Thirty-four years is a long wait, but we finally saw a semblance of justice for the horrific 1984 mass killing of Sikhs. The life sentence given to Sajjan Kumar, a Delhi Congress leader of prominence those days, is significant in numerous ways. After the poignant lines of an Amrita Pritam poem quoted as foreword, the judgment pointed to a major lacuna in domestic law: the absence of the category of ‘Crimes against Humanity’.
Collective violence, whenever it has erupted in India, has always invariably been instigated by the powerful, with law-enforcers looking the other way. Common Indians have otherwise lived with each other, side by side, making their own rules of living and engagement, without getting at each other’s throats. The testimony of one of the main eyewitnesses in Kumar’s case, who was a little girl in 1984 when her father was torched alive, proves both points.

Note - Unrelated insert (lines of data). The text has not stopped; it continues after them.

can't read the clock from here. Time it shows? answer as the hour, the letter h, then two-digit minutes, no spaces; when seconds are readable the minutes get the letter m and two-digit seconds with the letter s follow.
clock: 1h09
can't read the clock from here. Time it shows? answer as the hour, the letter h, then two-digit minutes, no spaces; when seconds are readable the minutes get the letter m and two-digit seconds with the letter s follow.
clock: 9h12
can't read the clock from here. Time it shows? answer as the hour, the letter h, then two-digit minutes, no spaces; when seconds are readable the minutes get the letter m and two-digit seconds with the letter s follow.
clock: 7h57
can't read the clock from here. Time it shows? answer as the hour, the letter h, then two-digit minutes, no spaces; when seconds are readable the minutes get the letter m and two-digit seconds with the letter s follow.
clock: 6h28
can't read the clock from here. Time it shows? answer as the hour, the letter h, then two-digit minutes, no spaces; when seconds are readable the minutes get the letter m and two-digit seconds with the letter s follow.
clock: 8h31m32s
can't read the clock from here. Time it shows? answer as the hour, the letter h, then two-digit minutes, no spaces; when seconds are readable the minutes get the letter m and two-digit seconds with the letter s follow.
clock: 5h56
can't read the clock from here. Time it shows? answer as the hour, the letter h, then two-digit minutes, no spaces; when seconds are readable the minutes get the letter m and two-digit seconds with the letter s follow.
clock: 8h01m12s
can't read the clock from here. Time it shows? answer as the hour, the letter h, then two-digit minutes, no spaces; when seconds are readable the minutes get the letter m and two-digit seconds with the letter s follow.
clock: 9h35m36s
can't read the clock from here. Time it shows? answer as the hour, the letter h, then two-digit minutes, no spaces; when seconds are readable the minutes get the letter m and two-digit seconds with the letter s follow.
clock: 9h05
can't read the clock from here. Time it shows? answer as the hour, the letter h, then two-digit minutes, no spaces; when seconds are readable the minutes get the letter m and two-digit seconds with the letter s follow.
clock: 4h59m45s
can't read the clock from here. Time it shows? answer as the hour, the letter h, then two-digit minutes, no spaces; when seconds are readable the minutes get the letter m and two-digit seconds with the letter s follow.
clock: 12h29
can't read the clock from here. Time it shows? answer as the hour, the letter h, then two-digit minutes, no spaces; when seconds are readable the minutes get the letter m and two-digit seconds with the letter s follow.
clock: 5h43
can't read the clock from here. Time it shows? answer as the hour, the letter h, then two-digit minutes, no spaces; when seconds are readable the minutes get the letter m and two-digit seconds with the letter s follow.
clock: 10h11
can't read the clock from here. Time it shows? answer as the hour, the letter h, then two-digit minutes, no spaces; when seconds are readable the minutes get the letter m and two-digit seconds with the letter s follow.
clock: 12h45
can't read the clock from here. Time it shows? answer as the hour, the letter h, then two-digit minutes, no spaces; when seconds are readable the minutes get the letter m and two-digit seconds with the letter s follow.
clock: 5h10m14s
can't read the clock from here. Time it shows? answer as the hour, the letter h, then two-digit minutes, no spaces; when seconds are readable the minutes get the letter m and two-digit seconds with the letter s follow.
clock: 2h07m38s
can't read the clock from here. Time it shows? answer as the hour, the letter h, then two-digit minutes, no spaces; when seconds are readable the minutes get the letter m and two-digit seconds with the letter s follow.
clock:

She recalls instructions to burn down the houses of Hindus and Muslims who were protecting their Sikh neighbours. It’s rare for politicians to face conviction for their dastardly acts. This judgment could change that. This is no closure though. The Supreme Court will hopefully uphold the conviction, and other pending cases against high-profile politicos need to reach a similar conclusion.
No apology, such as the one Manmohan Singh offered, can stand in for clear legal punishment. Let’s not forget that 10 committees and commissions could not deliver justice to the thousands of innocents killed, who had no link to Indira Gandhi’s assassination. The 207-page judgment, which left most present in the courtroom, including the two judges, emotionally wrought, spoke of the “familiar pattern of mass killings” in Mumbai in 1993, in Gujarat, in Kandhamal, and in Muzaffarnagar. We as a nation should hang our heads in shame, but we also need more than silent prayers for the dead.